• WHAT THIS TASK INVOLVES: Each record below should be returned word for word, with no pictures included.

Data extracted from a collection
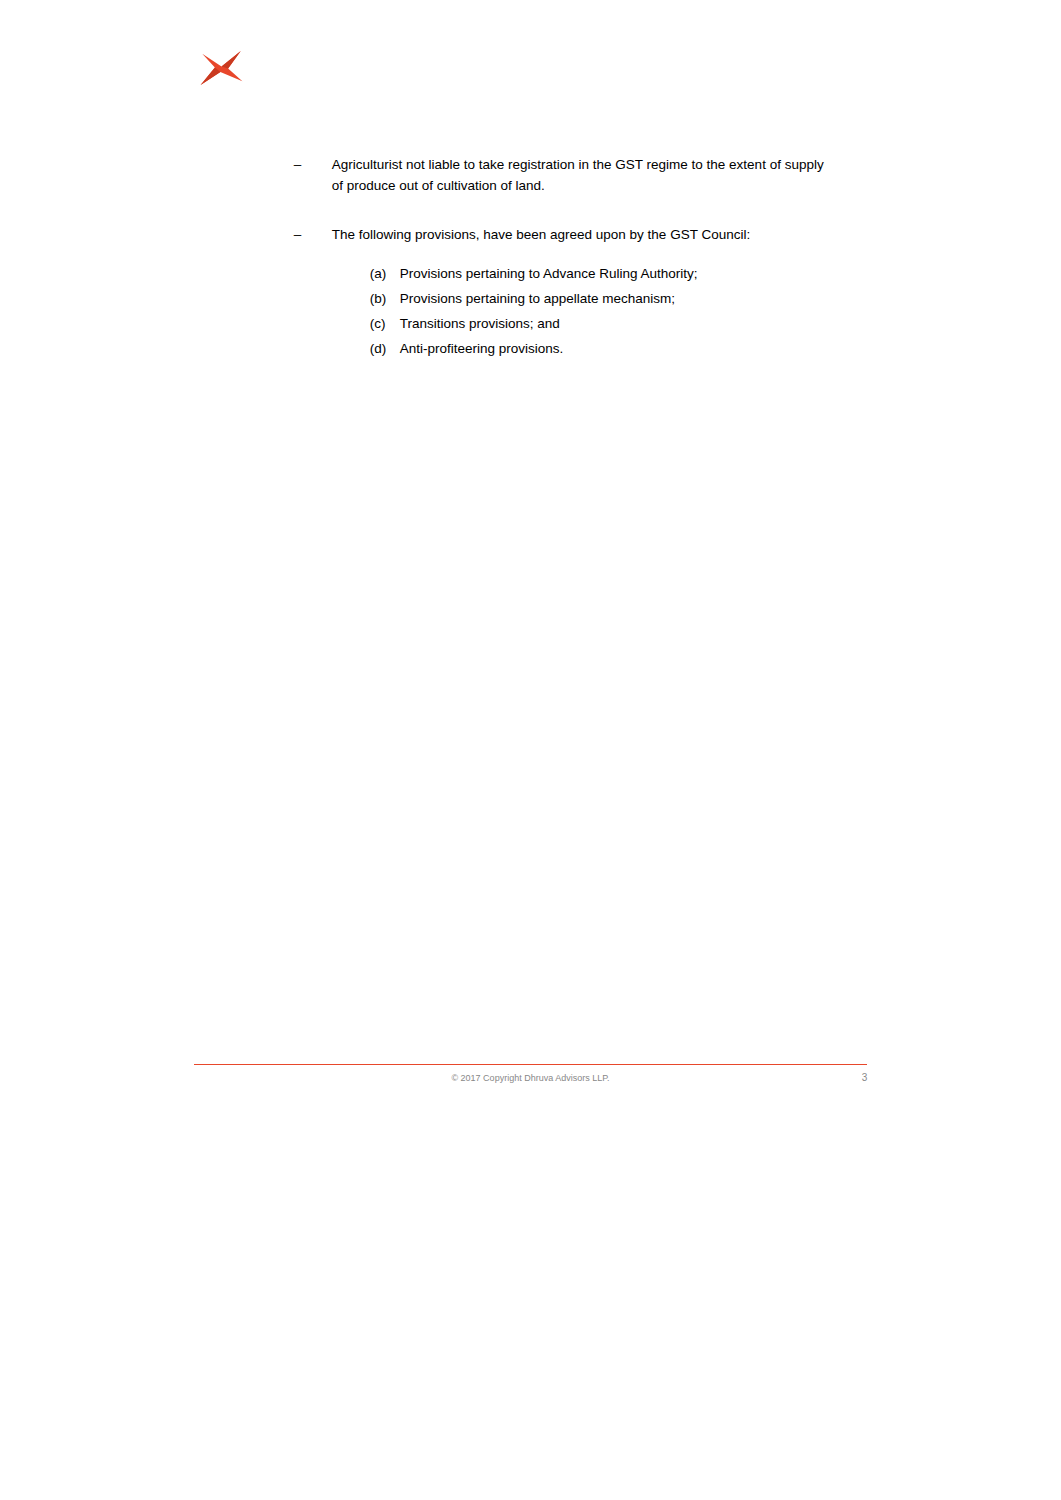–
Agriculturist not liable to take registration in the GST regime to the extent of supply of produce out of cultivation of land.
–
The following provisions, have been agreed upon by the GST Council:
(a)
Provisions pertaining to Advance Ruling Authority;
(b)
Provisions pertaining to appellate mechanism;
(c)
Transitions provisions; and
(d)
Anti-profiteering provisions.
© 2017 Copyright Dhruva Advisors LLP.
3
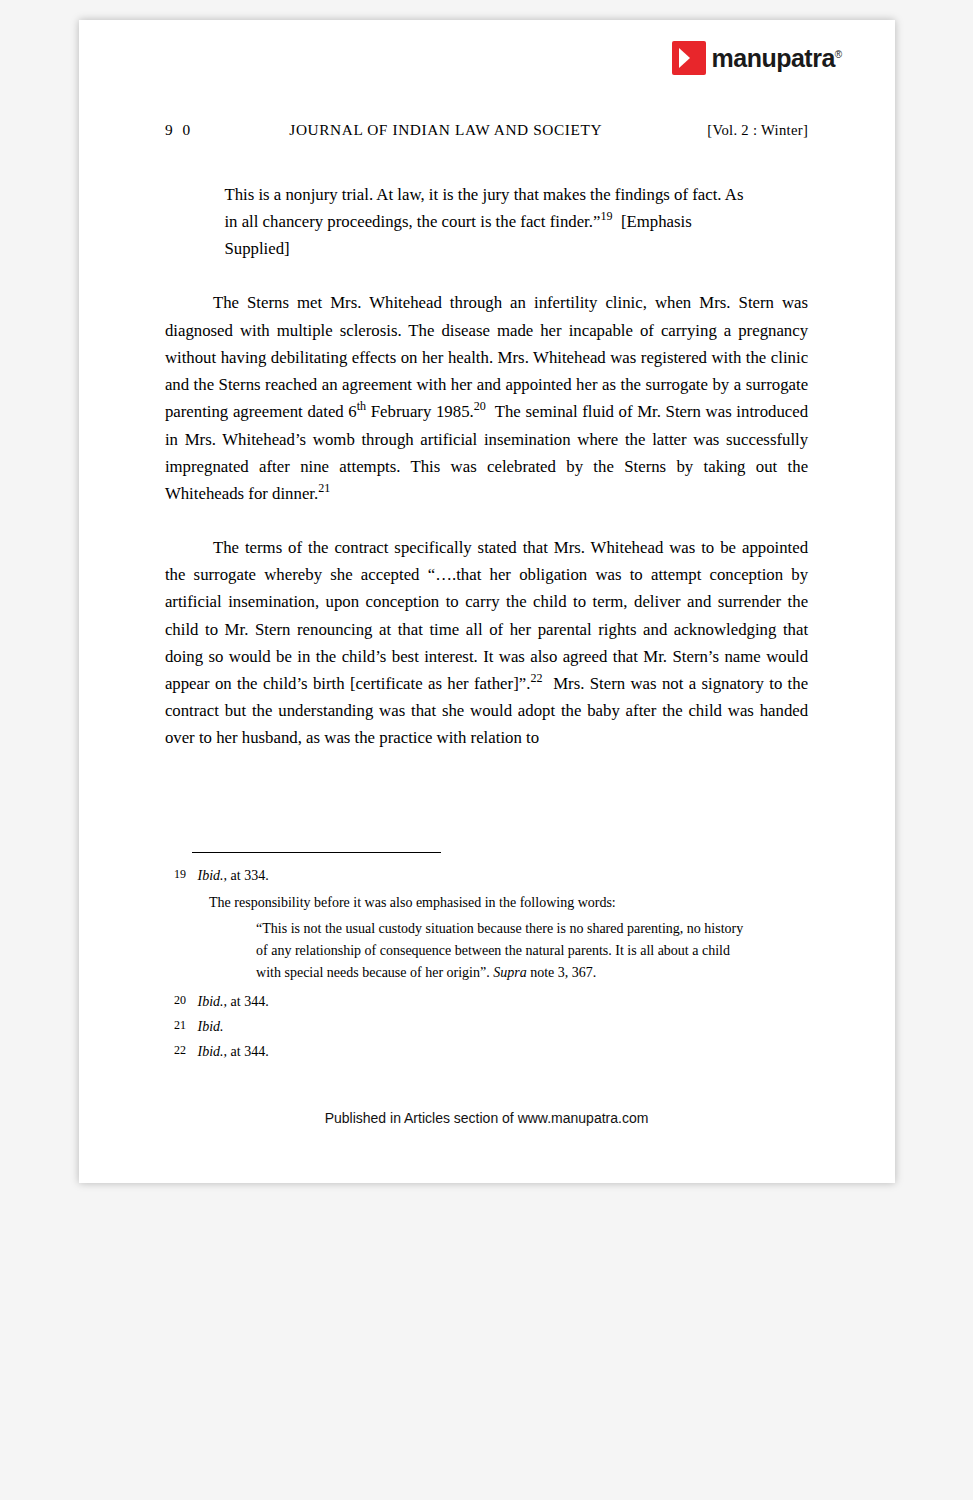manupatra®
9 0
JOURNAL OF INDIAN LAW AND SOCIETY
[Vol. 2 : Winter]
This is a nonjury trial. At law, it is the jury that makes the findings of fact. As in all chancery proceedings, the court is the fact finder.”19 [Emphasis Supplied]
The Sterns met Mrs. Whitehead through an infertility clinic, when Mrs. Stern was diagnosed with multiple sclerosis. The disease made her incapable of carrying a pregnancy without having debilitating effects on her health. Mrs. Whitehead was registered with the clinic and the Sterns reached an agreement with her and appointed her as the surrogate by a surrogate parenting agreement dated 6th February 1985.20 The seminal fluid of Mr. Stern was introduced in Mrs. Whitehead’s womb through artificial insemination where the latter was successfully impregnated after nine attempts. This was celebrated by the Sterns by taking out the Whiteheads for dinner.21
The terms of the contract specifically stated that Mrs. Whitehead was to be appointed the surrogate whereby she accepted “….that her obligation was to attempt conception by artificial insemination, upon conception to carry the child to term, deliver and surrender the child to Mr. Stern renouncing at that time all of her parental rights and acknowledging that doing so would be in the child’s best interest. It was also agreed that Mr. Stern’s name would appear on the child’s birth [certificate as her father]”.22 Mrs. Stern was not a signatory to the contract but the understanding was that she would adopt the baby after the child was handed over to her husband, as was the practice with relation to
19
Ibid., at 334.
The responsibility before it was also emphasised in the following words:
“This is not the usual custody situation because there is no shared parenting, no history of any relationship of consequence between the natural parents. It is all about a child with special needs because of her origin”. Supra note 3, 367.
20
Ibid., at 344.
21
Ibid.
22
Ibid., at 344.
Published in Articles section of www.manupatra.com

• SOLUTION FOR THIS TASK:
–
Agriculturist not liable to take registration in the GST regime to the extent of supply of produce out of cultivation of land.
–
The following provisions, have been agreed upon by the GST Council:
(a)
Provisions pertaining to Advance Ruling Authority;
(b)
Provisions pertaining to appellate mechanism;
(c)
Transitions provisions; and
(d)
Anti-profiteering provisions.
© 2017 Copyright Dhruva Advisors LLP.
3
manupatra®
9 0
JOURNAL OF INDIAN LAW AND SOCIETY
[Vol. 2 : Winter]
This is a nonjury trial. At law, it is the jury that makes the findings of fact. As in all chancery proceedings, the court is the fact finder.”19 [Emphasis Supplied]
The Sterns met Mrs. Whitehead through an infertility clinic, when Mrs. Stern was diagnosed with multiple sclerosis. The disease made her incapable of carrying a pregnancy without having debilitating effects on her health. Mrs. Whitehead was registered with the clinic and the Sterns reached an agreement with her and appointed her as the surrogate by a surrogate parenting agreement dated 6th February 1985.20 The seminal fluid of Mr. Stern was introduced in Mrs. Whitehead’s womb through artificial insemination where the latter was successfully impregnated after nine attempts. This was celebrated by the Sterns by taking out the Whiteheads for dinner.21
The terms of the contract specifically stated that Mrs. Whitehead was to be appointed the surrogate whereby she accepted “….that her obligation was to attempt conception by artificial insemination, upon conception to carry the child to term, deliver and surrender the child to Mr. Stern renouncing at that time all of her parental rights and acknowledging that doing so would be in the child’s best interest. It was also agreed that Mr. Stern’s name would appear on the child’s birth [certificate as her father]”.22 Mrs. Stern was not a signatory to the contract but the understanding was that she would adopt the baby after the child was handed over to her husband, as was the practice with relation to
19
Ibid., at 334.
The responsibility before it was also emphasised in the following words:
“This is not the usual custody situation because there is no shared parenting, no history of any relationship of consequence between the natural parents. It is all about a child with special needs because of her origin”. Supra note 3, 367.
20
Ibid., at 344.
21
Ibid.
22
Ibid., at 344.
Published in Articles section of www.manupatra.com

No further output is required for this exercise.